FIG. 1 is an isometric view of an earth-boring tool in the form of a fixed-cutter rotary drill bit 100. The drill bit 100 includes a bit body 102. The bit body 102 may comprise a metal or metal alloy, and may be at least substantially comprised of a metal or metal alloy. For example, the bit body 102 may comprise an iron-based alloy, such as steel. The bit body 102 may comprise a plurality of radially and longitudinally extending blades 104. A plurality of fluid channels 106 may be defined between the blades 104. The fluid channels 106 extend over the bit body 102 between the blades 104. During drilling, drilling fluid may be pumped from the surface of the formation down the wellbore through a drill string to which the drill bit 100 is coupled, through the drill bit 100 and out fluid ports 108 in the bit body 102. The drilling fluid then flows across the face of the drill bit 100, through the fluid channels 106, to the annulus between the drill pipe and the wellbore, where it flows back up through the wellbore to the surface of the formation. The drilling fluid may be circulated in this manner during drilling to flush cuttings away from the drill bit and up to the surface of the formation, and to cool the drill bit 100 and other equipment in the drill string.
The drill bit 100 has a connection end 110 that is adapted for coupling of the drill bit to drill pipe or another component of what is referred to in the art as a “bottom-hole assembly” (BHA). The connection end 110 may comprise, for example, a threaded pin that conforms to industry standards specified by the American Petroleum Institute (API).

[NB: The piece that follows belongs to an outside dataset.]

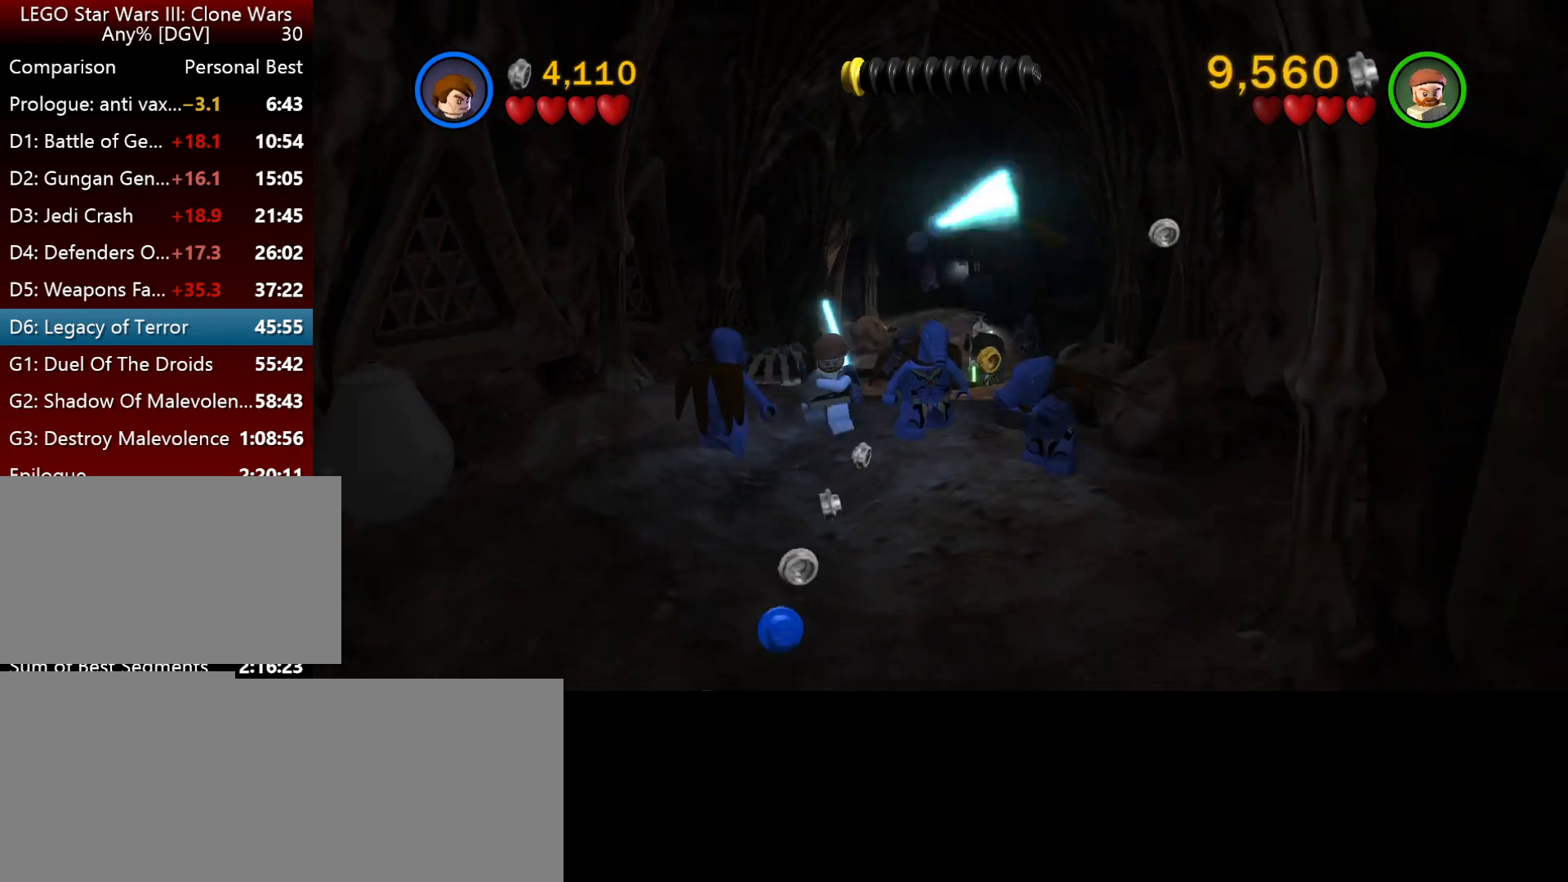
{"keys": ["k"], "events": []}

As shown in FIG. 1, the drill bit 100 further includes a plurality of cutting elements 112. Cutting elements 112 may be mounted on each of the blades 104 of the bit body 102. By way of example and not limitation, the cutting elements 112 may comprise polycrystalline diamond compact (PDC) cutting elements that include a volume of polycrystalline diamond on a surface of a cutting element substrate.
In accordance with embodiments of the present disclosure, at least some of the cutting elements 112 may exhibit a relatively high exposure over the surrounding outer surfaces of the blades 104 relatively to most previously known drill bits, as discussed in further detail herein below.
The drill bit 100 further includes cutting element support members 114 associated with at least some of the cutting elements 112. Each cutting element support member 114 may be located adjacent and rotationally behind (relative to the direction of rotation of the drill bit 100 during drilling) the cutting element 112 with which it is respectively associated. In other words, cutting elements 112 may be mounted on the bit body 102 at locations adjacent and immediately rotationally preceding the cutting element support members 114 with which each is respectively associated. Cutting elements 112 having common, conventional geometries, when mounted to a body 102 comprising a metal or metal alloy with a relatively high exposure may be susceptible to fracture during drilling, due to decreased structural support from the surrounding bit body 102.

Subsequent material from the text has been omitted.